The brains of adolescents who smoke as little as two cigarettes a day respond to images of smoking as do the brains of heavily addicted adult smokers: with pleasure.

People who begin smoking in adolescence are more likely to become lifelong smokers than people who start smoking later in life.
Mark Rubinstein, MD, associate professor in the UCSF School of Medicine

A study by UCSF’s Mark Rubinstein, MD, finds that the threshold for nicotine addiction in teenagers might be much lower than is commonly believed.

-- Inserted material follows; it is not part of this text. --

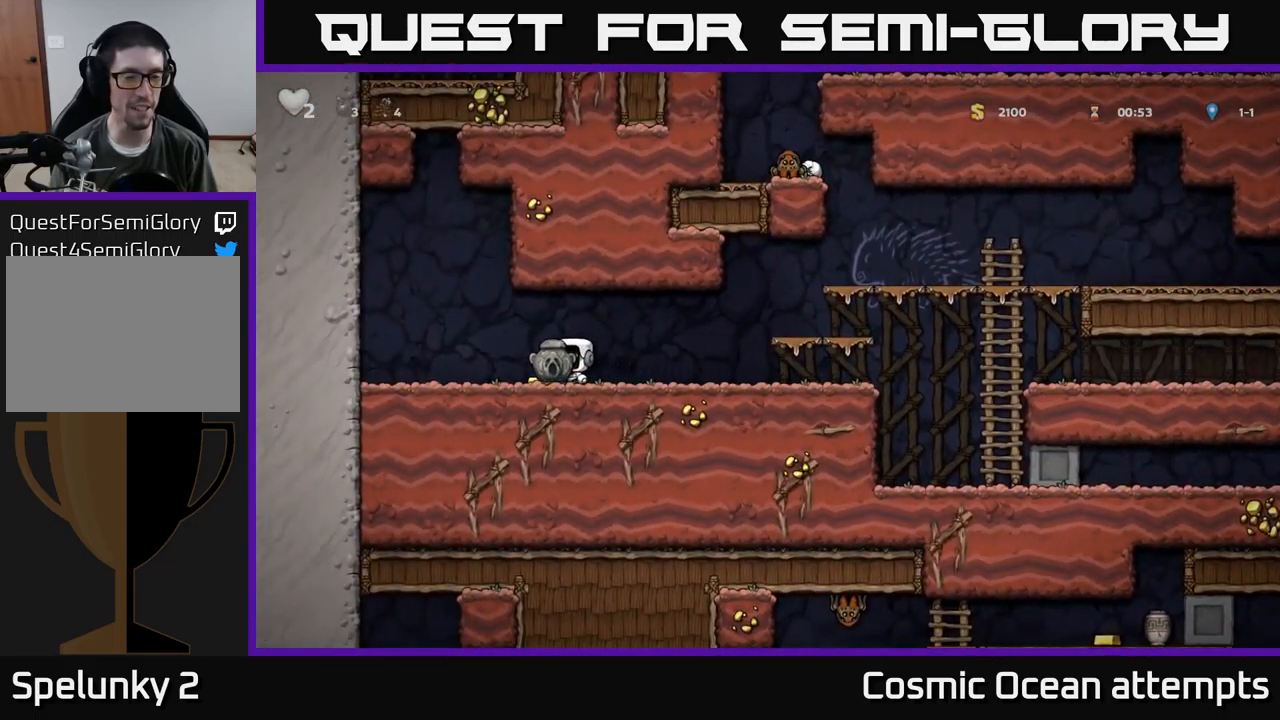
{"buttons": ["DPAD_RIGHT"], "left_stick": "center", "events": [[84, "DPAD_LEFT", "up"], [117, "DPAD_RIGHT", "down"]]}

“Most smoking cessation programs require that you smoke at least ten cigarettes per day,” says Rubinstein, associate professor and adolescent medicine specialist in the Department of Pediatrics at UCSF’s School of Medicine. “Below five [cigarettes per day], it’s very controversial as to whether you are even addicted, even if you are smoking daily.”

For the study, which was supported by an award from the Strategic Opportunities Support (SOS) program of UCSF’s Clinical and Translational Science Institute (CTSI), Rubinstein recruited a group of teenagers who smoked fewer than five cigarettes per day, and a matched group of adolescent non-smokers.